(Source records)
◇ ◇ ◇ ◇ ◇ ◇ ◇
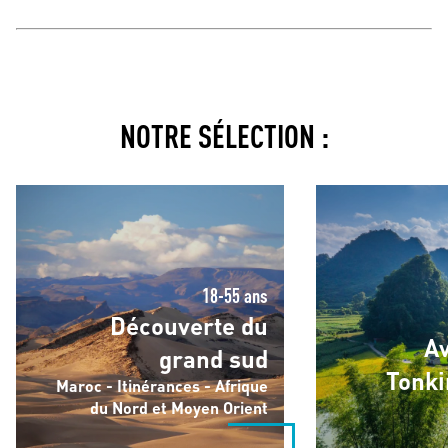
NOTRE SÉLECTION :
Découverte du grand sud
Aventures au Tonki
18-55 ans
Découverte du
Av
grand sud
Tonki
Maroc - Itinérances - Afrique
du Nord et Moyen Orient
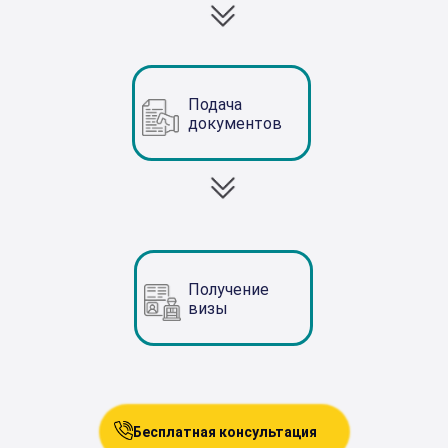
Подача
документов
Получение
визы
Бесплатная консультация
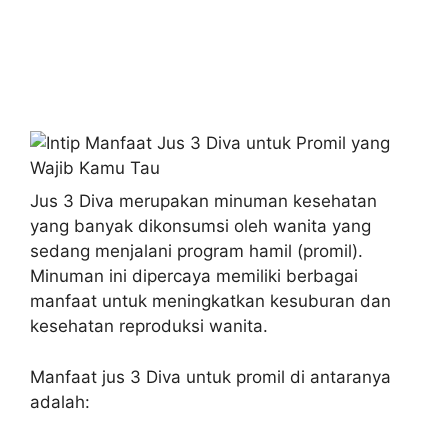
Jus 3 Diva merupakan minuman kesehatan
yang banyak dikonsumsi oleh wanita yang
sedang menjalani program hamil (promil).
Minuman ini dipercaya memiliki berbagai
manfaat untuk meningkatkan kesuburan dan
kesehatan reproduksi wanita.
Manfaat jus 3 Diva untuk promil di antaranya
adalah:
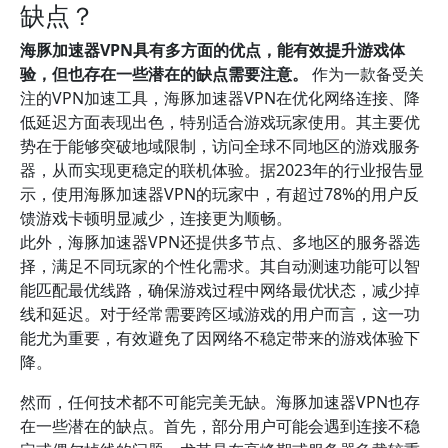
缺点？
海豚加速器VPN具有多方面的优点，能有效提升游戏体
验，但也存在一些潜在的缺点需要注意。
作为一款备受关
注的VPN加速工具，海豚加速器VPN在优化网络连接、降
低延迟方面表现出色，特别适合游戏玩家使用。其主要优
势在于能够突破地域限制，访问全球不同地区的游戏服务
器，从而实现更稳定的联机体验。据2023年的行业报告显
示，使用海豚加速器VPN的玩家中，有超过78%的用户反
馈游戏卡顿明显减少，连接更为顺畅。
此外，海豚加速器VPN还提供多节点、多地区的服务器选
择，满足不同玩家的个性化需求。其自动测速功能可以智
能匹配最优线路，确保游戏过程中网络最优状态，减少掉
线和延迟。对于经常需要跨区域游戏的用户而言，这一功
能尤为重要，有效避免了因网络不稳定带来的游戏体验下
降。
然而，任何技术都不可能完美无缺。海豚加速器VPN也存
在一些潜在的缺点。首先，部分用户可能会遇到连接不稳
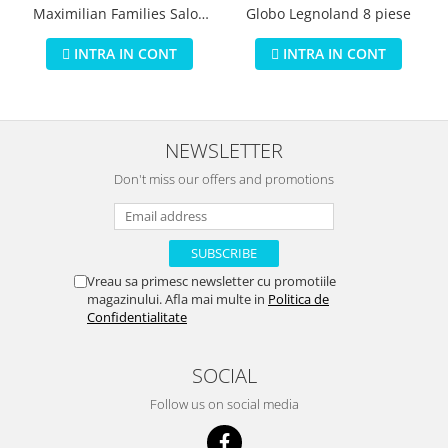
Globo Legnoland 8 piese
Maximilian Families Salon
de infrumusetare 80 piese
INTRA IN CONT
INTRA IN CONT
NEWSLETTER
Don't miss our offers and promotions
Vreau sa primesc newsletter cu promotiile
magazinului. Afla mai multe in
Politica de
Confidentialitate
SOCIAL
Follow us on social media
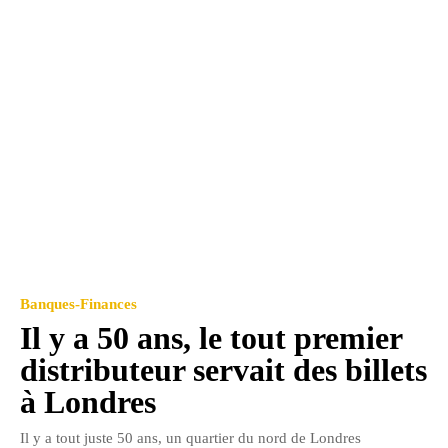
Banques-Finances
Il y a 50 ans, le tout premier
distributeur servait des billets
à Londres
Il y a tout juste 50 ans, un quartier du nord de Londres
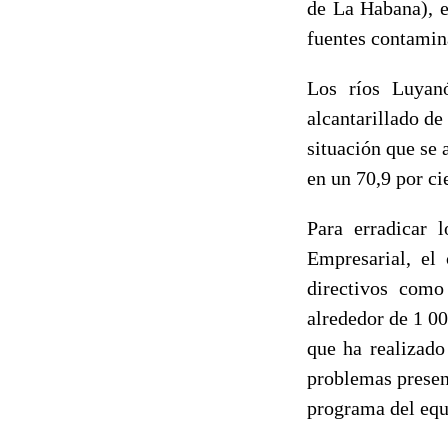
de La Habana), e
fuentes contamina
Los ríos Luyan
alcantarillado de
situación que se
en un 70,9 por ci
Para erradicar 
Empresarial, el
directivos como
alrededor de 1 00
que ha realizado
problemas presen
programa del equ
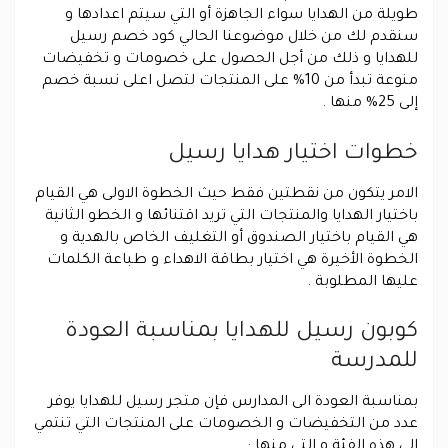
طويلة من الهدايا سواء الجاهزة أو التي سيتم اعدادها و
سنقدم لك من خلال موضوعنا الحالي كود خصم رسيل
للهدايا و ذلك من أجل الحصول على خصومات و تخفيضات
منوعة تبدأ من 10% على المنتجات لتصل اعلى نسبة خصم
إلى 25% منها .
خطوات اختيار هدايا رسيل
الامر يتكون من نقطتين فقط حيث الخطوة الاولى هي القيام
باختيار الهدايا والمنتجات التي تريد اقتنائها و الخطو الثانية
هي القيام باختيار الصندوق أو التغليف الخاص بالهدية و
الخطوة الأخيرة هي اختيار بطاقة الاهداء و طباعة الكلمات
عليها المطلوبة .
كوبون رسيل للهدايا بمناسبة العودة
للمدرسة
بمناسبة العودة الى المدارس فإن متجر رسيل للهدايا يوفر
عدد من التخفيضات و الخصومات على المنتجات التي تنتمي
إلى هذه الفئة و التي منها :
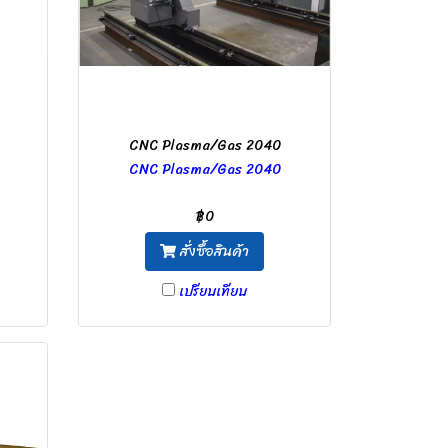
CNC Plasma/Gas 2040
CNC Plasma/Gas 2040
฿0
สั่งซื้อสินค้า
เปรียบเทียบ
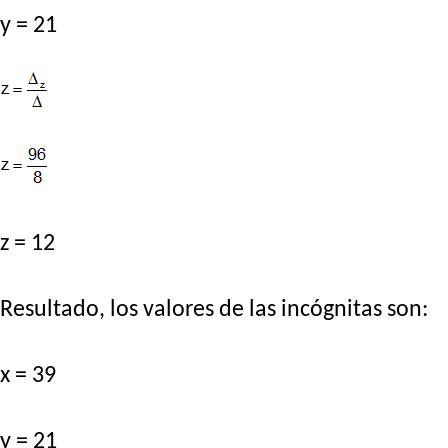
y = 21
z = 12
Resultado, los valores de las incógnitas son:
x = 39
y = 21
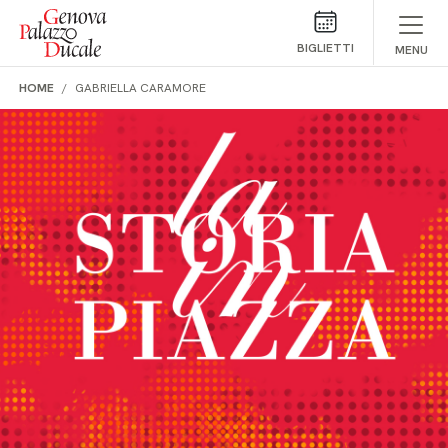
Salta al contenuto
BIGLIETTI
MENU
HOME
GABRIELLA CARAMORE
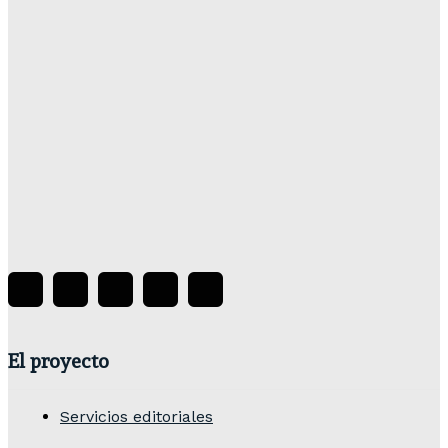
Raúl Adalid Sainz
-
05/08/2026
Baúl Teatro contribuye a construir la memoria teatral
Paso De Gato
-
04/08/2026
Premio a la Investigación en Poéticas Teatrales
Mexicanas Contemporáneas 2026. Poéticas
desarmadas: Miradas críticas y derivas sobre
procesos de investigación/creación
Paso De Gato
-
04/08/2026
El proyecto
Servicios editoriales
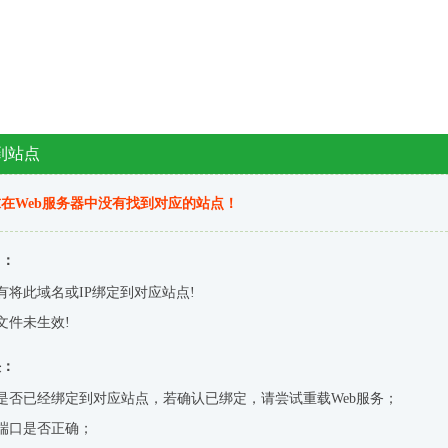
到站点
在Web服务器中没有找到对应的站点！
因：
有将此域名或IP绑定到对应站点!
文件未生效!
决：
是否已经绑定到对应站点，若确认已绑定，请尝试重载Web服务；
端口是否正确；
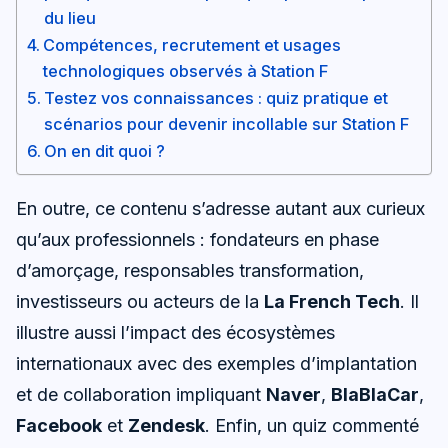
du lieu
Compétences, recrutement et usages
technologiques observés à Station F
Testez vos connaissances : quiz pratique et
scénarios pour devenir incollable sur Station F
On en dit quoi ?
En outre, ce contenu s’adresse autant aux curieux
qu’aux professionnels : fondateurs en phase
d’amorçage, responsables transformation,
investisseurs ou acteurs de la
La French Tech
. Il
illustre aussi l’impact des écosystèmes
internationaux avec des exemples d’implantation
et de collaboration impliquant
Naver
,
BlaBlaCar
,
Facebook
et
Zendesk
. Enfin, un quiz commenté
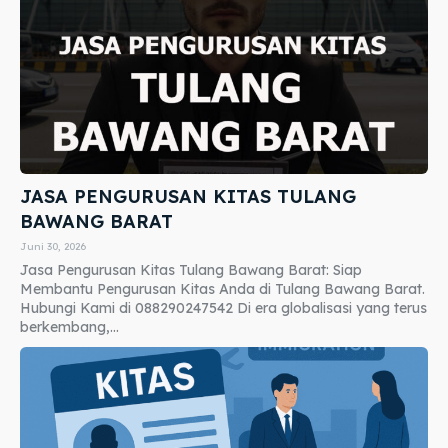
JASA PENGURUSAN KITAS TULANG
BAWANG BARAT
Juni 30, 2026
Jasa Pengurusan Kitas Tulang Bawang Barat: Siap
Membantu Pengurusan Kitas Anda di Tulang Bawang Barat.
Hubungi Kami di 088290247542 Di era globalisasi yang terus
berkembang,...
◇ ◇ ◇ ◇ ◇ ◇ ◇
Task statement: If a line in the entries above contains "promil", report it.

Written answer:
sedang menjalani program hamil (promil).
Manfaat jus 3 Diva untuk promil di antaranya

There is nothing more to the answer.